Menurut laporan dari gamesindustry.biz, Tencent telah setuju menghentikan seluruh aktivitas promosi dan fase uji coba publik untuk Light of Motiram sebagai bagian dari tuntutan yang diajukan Sony. Keputusan ini diambil menjelang proses hukum besar yang dijadwalkan berlangsung pada tahun depan. Tencent juga memastikan tidak akan mengumumkan tanggal rilis game tersebut sampai perkara ini benar-benar selesai di pengadilan.
Awal Konflik: Tuduhan Plagiarisme dari Sony
Akar masalah bermula ketika Sony mengajukan gugatan resmi terhadap Tencent, menuduh Light of Motiram menyalahi hak cipta dan merek dagang milik franchise Horizon.
Sony menilai:
-
desain karakter memiliki kemiripan ekstrem,
-
dunia permainan tampak sangat menyerupai dunia Horizon,
-
materi promosi memunculkan impresi yang seolah-olah gim tersebut terhubung dengan IP mereka.
Atas dasar itu, Sony meminta sidang juri untuk memutuskan apakah produk Tencent telah melampaui batas inspirasi dan masuk kategori penjiplakan.
Tencent Membantah: “Ini Bukan Plagiarisme”
Tencent menolak keras tuduhan tersebut. Mereka menyatakan bahwa Sony mencoba menjadikan elemen-elemen umum dalam genre aksi-petualangan sebagai milik eksklusif.
Dalam pembelaannya, Tencent berargumen bahwa:
-
Light of Motiram memakai konsep dan elemen yang sudah umum digunakan secara luas di banyak gim,
-
elemen tersebut tidak bisa diklaim milik satu perusahaan,
-
tidak ada unsur yang secara spesifik ditiru dari Horizon.
Mereka menekankan bahwa gim buatan mereka hanya memanfaatkan “unsur klasik” dalam genre petualangan dunia terbuka, bukan properti unik yang dilindungi oleh Sony.
Perseteruan Memanas: Sony Balik Menyerang
Situasi makin tegang ketika pada Oktober lalu Sony menolak permohonan hukum terbaru dari Tencent. Mereka menyebut argumen Tencent sebagai sesuatu yang tidak berdasar dan menyatakan bahwa kerugian yang mereka alami “sudah terjadi dan terus berlangsung”.
Sony menuduh Tencent meniru banyak aspek inti dari Horizon, seperti:
-
tampilan visual dan identitas karakter,
-
gaya musik dan suasana audio,
-
elemen naratif dan world-building,
-
bahkan mempekerjakan komposer yang pernah mengerjakan Horizon Forbidden West.
Bagi Sony, ini bukan semata meniru desain karakter Aloy, tetapi merusak citra IP Horizon yang dianggap sebagai ikon PlayStation.

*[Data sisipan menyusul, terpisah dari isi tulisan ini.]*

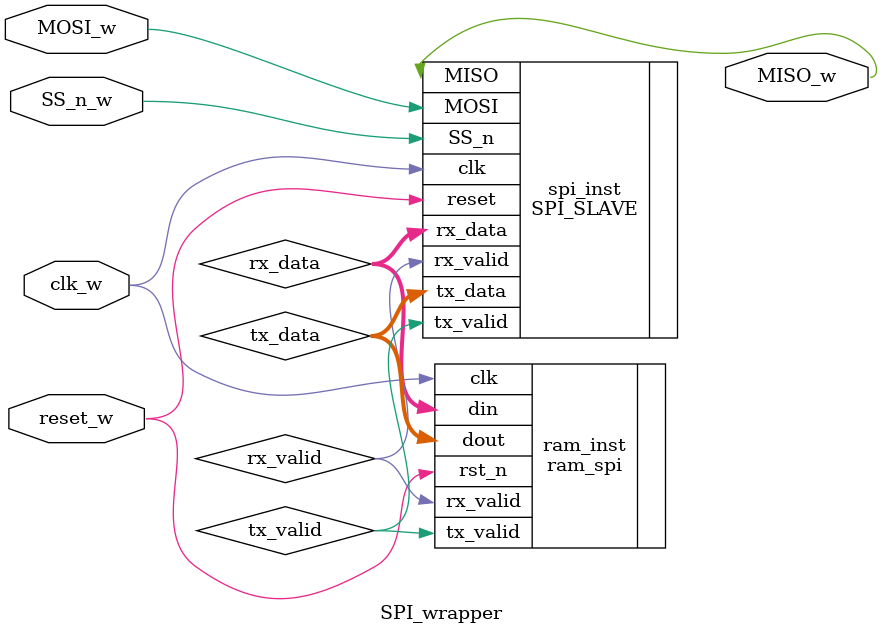
<source format=v>
module SPI_wrapper(clk_w,reset_w,MOSI_w,SS_n_w, MISO_w);
 input clk_w,reset_w,MOSI_w,SS_n_w;
 output MISO_w;
 
 wire [9:0]rx_data;
 wire [7:0]tx_data;
 wire rx_valid,tx_valid;
 
 
 SPI_SLAVE spi_inst(.clk(clk_w),
                    .reset(reset_w),
				    .MOSI(MOSI_w),
					.SS_n(SS_n_w),
					.rx_data(rx_data), 
					.tx_data(tx_data), 
					.rx_valid(rx_valid),
					.tx_valid(tx_valid),
					.MISO(MISO_w));
					
					
					
					 
ram_spi ram_inst(.clk(clk_w),
                    .rst_n(reset_w),
					.din(rx_data), 
					.dout(tx_data), 
					.rx_valid(rx_valid),
					.tx_valid(tx_valid));
					
					
endmodule
</source>
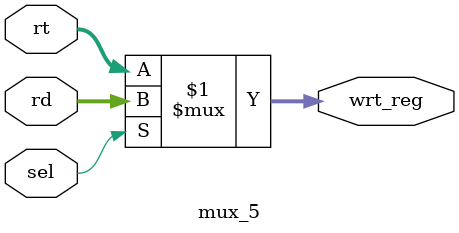
<source format=v>

module mux_5(rt,rd,sel,wrt_reg);
    input [4:0] rt,rd;
    input sel;

    output [4:0]wrt_reg;

    assign wrt_reg=sel? rd : rt;

endmodule // 
</source>
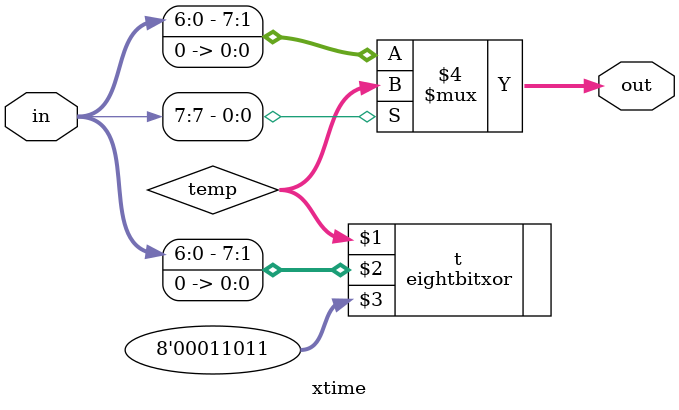
<source format=v>

module xtime(in,out);
input [7:0] in;
output [7:0] out;
wire [7:0] temp;
reg[7:0] out;

eightbitxor t (temp, {in[6:0],1'b0}, 8'b00011011); 

always@(in)
begin
	if(in[7]==0) 
		out = {in[6:0],1'b0};
	else
		out = temp;
end
endmodule
</source>
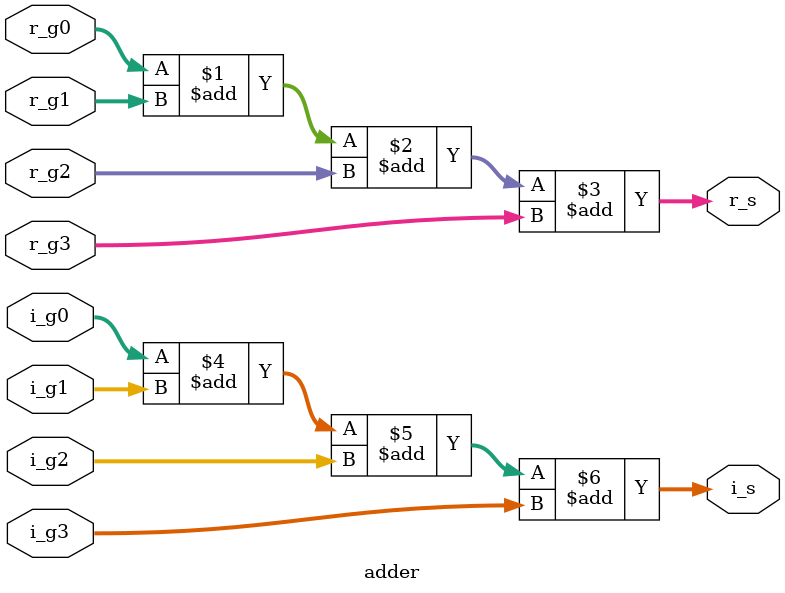
<source format=v>
`timescale 1ns / 1ps


module adder(r_g0, i_g0, r_g1, i_g1, r_g2, i_g2, r_g3, i_g3, r_s, i_s);
input signed [11:0] r_g0, i_g0, r_g1, i_g1, r_g2, i_g2, r_g3, i_g3;
output signed [11:0] r_s, i_s;
assign r_s = r_g0 + r_g1 + r_g2 + r_g3;
assign i_s = i_g0 + i_g1 + i_g2 + i_g3;
endmodule

</source>
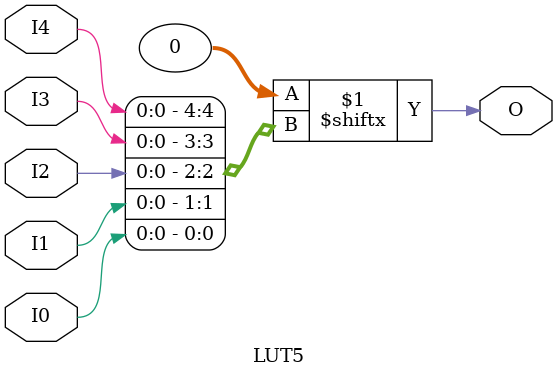
<source format=v>
/*

FUNCTION	: 5-inputs LUT

*/


module LUT5 (O, I0, I1, I2, I3, I4);

  parameter INIT = 32'h00000000;

  input I0, I1, I2, I3, I4;

  output O;

  assign  O = INIT[{I4, I3, I2, I1, I0}];

endmodule

</source>
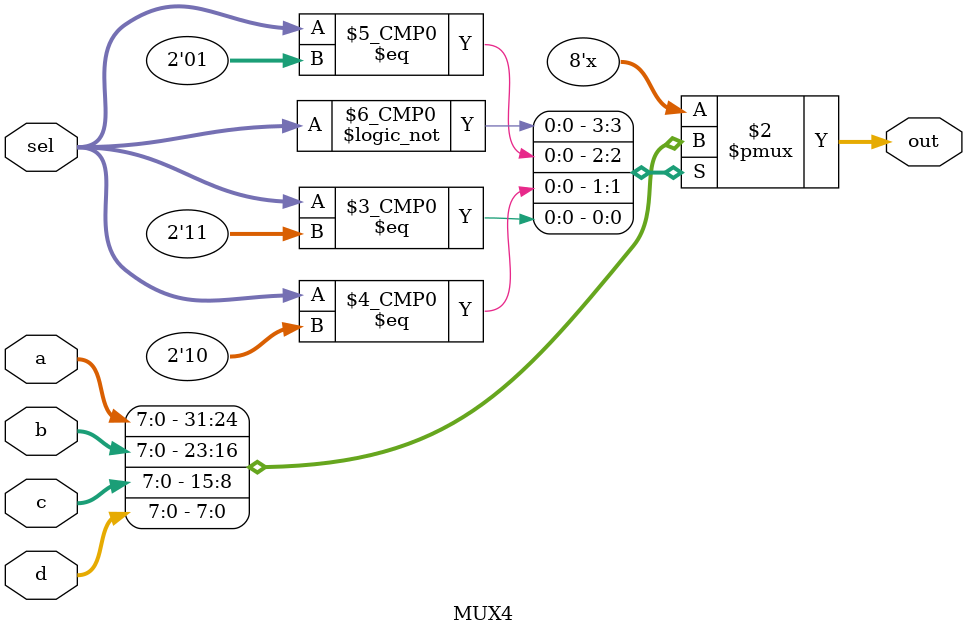
<source format=v>
`timescale 1ns / 1ps

module flopr #(parameter WIDTH=8)(clk, reset, en, clear, d, q);
    input clk, reset, en, clear;
    input [WIDTH-1:0] d;
    output reg [WIDTH-1:0] q;
    always @(posedge clk, posedge reset)
        if (reset) q <= 0;
        else if (clear) q <= 0;
        else if (en) q <= d;
        else q <= q;
endmodule

module adder(a, b, c);
    input [31:0] a, b;
    output [31:0] c;
    assign c = a + b;
endmodule

module eqcmp(a, b, eq);
    input [31:0] a, b;
    output eq;
    assign eq = (a == b);
endmodule

module SignExtend(datain, dataout, sel);
    input [15:0] datain;
    output [31:0] dataout;
    input sel;
    assign dataout = (sel == 0) ? {{16{datain[15]}}, datain} : {16'h0000, datain};
endmodule

module SL2(a, b);
    input [31:0] a;
    output [31:0] b;
    assign b = {a[29:0], 2'b00};
endmodule

module MUX2 #(parameter WIDTH=8)(sel, a, b, c);
    input sel;
    input [WIDTH-1:0] a, b;
    output [WIDTH-1:0] c;
    assign c = (sel == 0) ? a : b; 
endmodule

module MUX4 #(parameter WIDTH=8)(sel, a, b, c, d, out);
    input [1:0] sel;
    input [WIDTH-1:0] a, b, c, d;
    output reg [WIDTH-1:0] out;
    always @(*)
      case (sel)
        0: out <= a;
        1: out <= b;
        2: out <= c;
        3: out <= d;
        default out <= 31'bx;
      endcase
endmodule
</source>
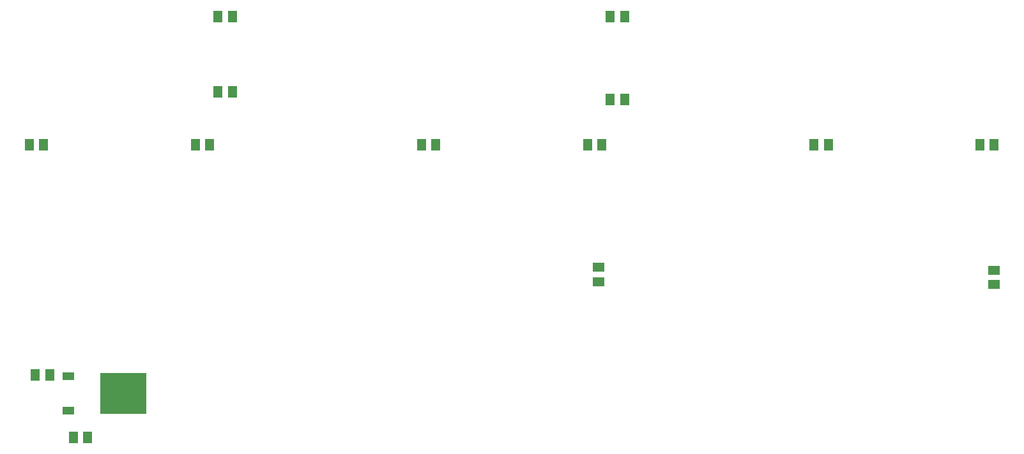
<source format=gbr>
G04 EAGLE Gerber RS-274X export*
G75*
%MOMM*%
%FSLAX34Y34*%
%LPD*%
%INSolderpaste Bottom*%
%IPPOS*%
%AMOC8*
5,1,8,0,0,1.08239X$1,22.5*%
G01*
%ADD10R,1.300000X1.500000*%
%ADD11R,6.200000X5.400000*%
%ADD12R,1.600000X1.000000*%
%ADD13R,1.500000X1.300000*%


D10*
X268070Y91110D03*
X249070Y91110D03*
X198640Y173850D03*
X217640Y173850D03*
D11*
X315000Y150000D03*
D12*
X242000Y127200D03*
X242000Y172800D03*
D10*
X190500Y480000D03*
X209500Y480000D03*
X960500Y650000D03*
X979500Y650000D03*
X410500Y480000D03*
X429500Y480000D03*
X710500Y480000D03*
X729500Y480000D03*
X930500Y480000D03*
X949500Y480000D03*
X1230500Y480000D03*
X1249500Y480000D03*
X1450500Y480000D03*
X1469500Y480000D03*
X440500Y650000D03*
X459500Y650000D03*
X440500Y550000D03*
X459500Y550000D03*
X960500Y540000D03*
X979500Y540000D03*
D13*
X944990Y317120D03*
X944990Y298120D03*
X1468930Y313310D03*
X1468930Y294310D03*
M02*

</source>
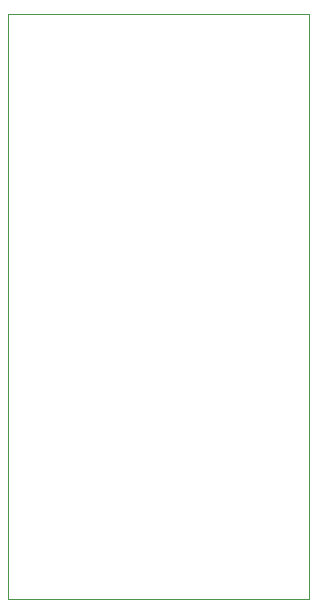
<source format=gbr>
G04 #@! TF.GenerationSoftware,KiCad,Pcbnew,(5.1.5)-3*
G04 #@! TF.CreationDate,2020-06-15T12:52:53-05:00*
G04 #@! TF.ProjectId,LightDriverShieldVer1,4c696768-7444-4726-9976-657253686965,rev?*
G04 #@! TF.SameCoordinates,Original*
G04 #@! TF.FileFunction,Profile,NP*
%FSLAX46Y46*%
G04 Gerber Fmt 4.6, Leading zero omitted, Abs format (unit mm)*
G04 Created by KiCad (PCBNEW (5.1.5)-3) date 2020-06-15 12:52:53*
%MOMM*%
%LPD*%
G04 APERTURE LIST*
%ADD10C,0.050000*%
G04 APERTURE END LIST*
D10*
X98500000Y-140000000D02*
X98500000Y-90500000D01*
X124000000Y-140000000D02*
X98500000Y-140000000D01*
X124000000Y-90500000D02*
X124000000Y-140000000D01*
X98500000Y-90500000D02*
X124000000Y-90500000D01*
M02*

</source>
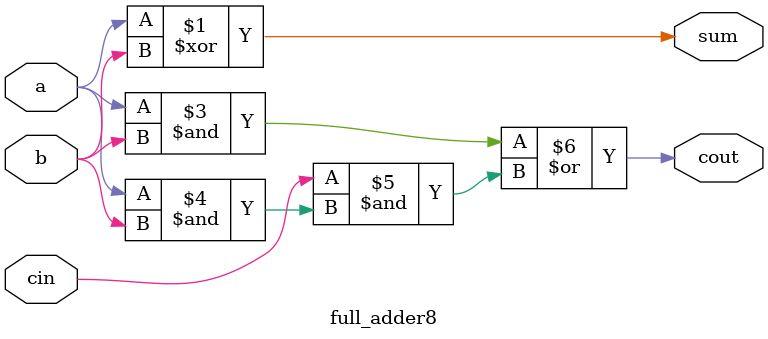
<source format=v>
module full_adder8(a,b,cin,sum,cout);
input a,b,cin;
output sum,cout;
assign sum = a^b^1'b0;
assign cout = a&b|cin&(a&b); 
// initial begin
//     $display("The incorrect adder with xor1 having in2/0");
// end   
endmodule
</source>
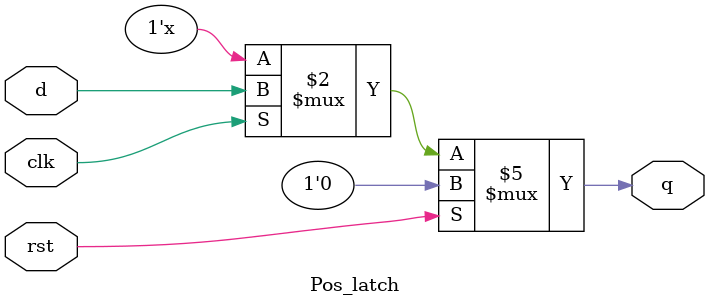
<source format=v>
module Pos_latch(clk,rst,q,d);
    input clk,rst,d;
    output reg q;
    always@(*)
    begin
        if(rst)
            q<=1'b0;
        else if(clk)
            q<=d;
    end
endmodule

</source>
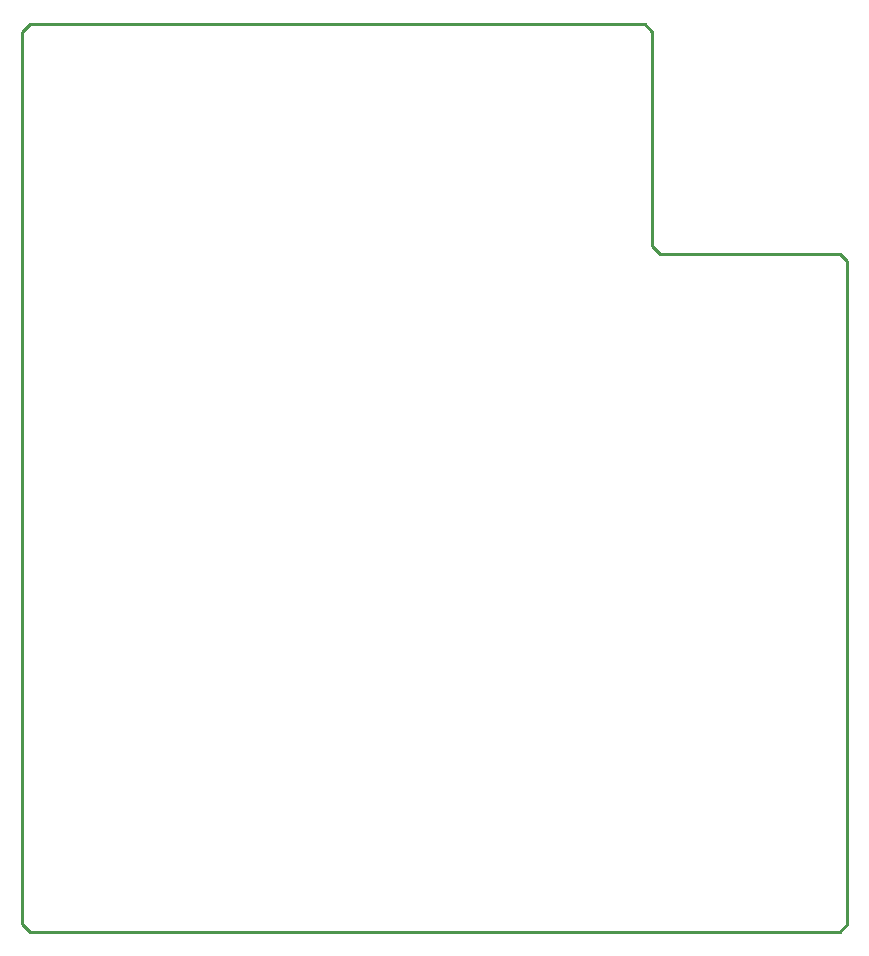
<source format=gko>
G75*
%MOIN*%
%OFA0B0*%
%FSLAX25Y25*%
%IPPOS*%
%LPD*%
%AMOC8*
5,1,8,0,0,1.08239X$1,22.5*
%
%ADD10C,0.01000*%
D10*
X0001740Y0004340D02*
X0004240Y0001840D01*
X0274240Y0001840D01*
X0276740Y0004340D01*
X0276740Y0225309D01*
X0274240Y0227809D01*
X0214240Y0227809D01*
X0211740Y0230309D01*
X0211740Y0301840D01*
X0209240Y0304340D01*
X0004240Y0304340D01*
X0001740Y0301840D01*
X0001740Y0004340D01*
M02*

</source>
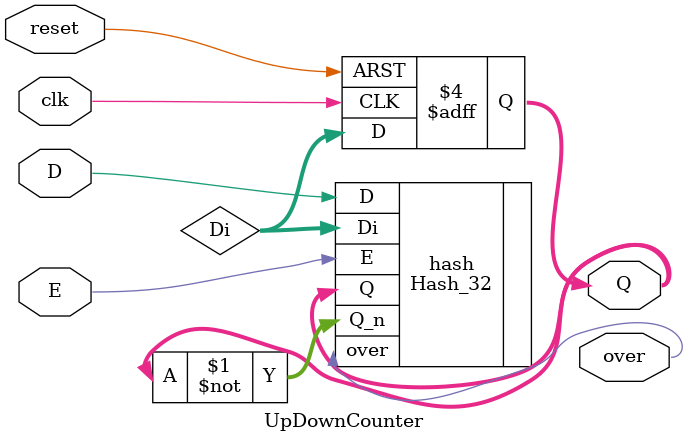
<source format=sv>
module UpDownCounter(
	input logic D,
	input logic E, 
	input logic reset,
	input logic clk,
	output logic over,
	output logic [31:0] Q
);
	
	logic [31:0] Di;
	
	Hash_32 hash(.Q(Q), .Q_n(~Q), .D(D), .E(E), .over(over), .Di(Di));
	
	
	always_ff @(posedge clk, negedge reset) begin
		if(!reset) Q <= 32'd0;
		else Q <= Di;
	end
endmodule 
</source>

Promosi Dihentikan Sampai Sidang Digelar
Untuk memberi ruang bagi proses hukum berjalan lebih tertib, kedua perusahaan sepakat meminta perpanjangan jadwal persidangan.
Bagian penting dari kesepakatan tersebut adalah:
-
tidak ada promosi baru,
-
tidak ada tes publik atau beta,
-
tidak ada tanggal rilis,
hingga sidang injunksi yang dijadwalkan berlangsung pada 29 Januari 2026.
Artinya, Light of Motiram praktis berada dalam kondisi “dibekukan” sementara.
Menanti Putusan Pengadilan
Walau Tencent bersikeras tidak melanggar hak cipta, banyak pengamat industri merasa pembelaan mereka tampak lemah karena kemiripan antara Light of Motiram dan Horizon terlihat cukup jelas dalam visual maupun konsep robotiknya.
Namun, keputusan akhir tetap ada di tangan pengadilan.
Para pemain dan pelaku industri kini menunggu apakah kasus ini akan menjadi preseden baru untuk perlindungan desain game — atau justru menegaskan bahwa inspirasi dalam sebuah genre tidak bisa dianggap pelanggaran.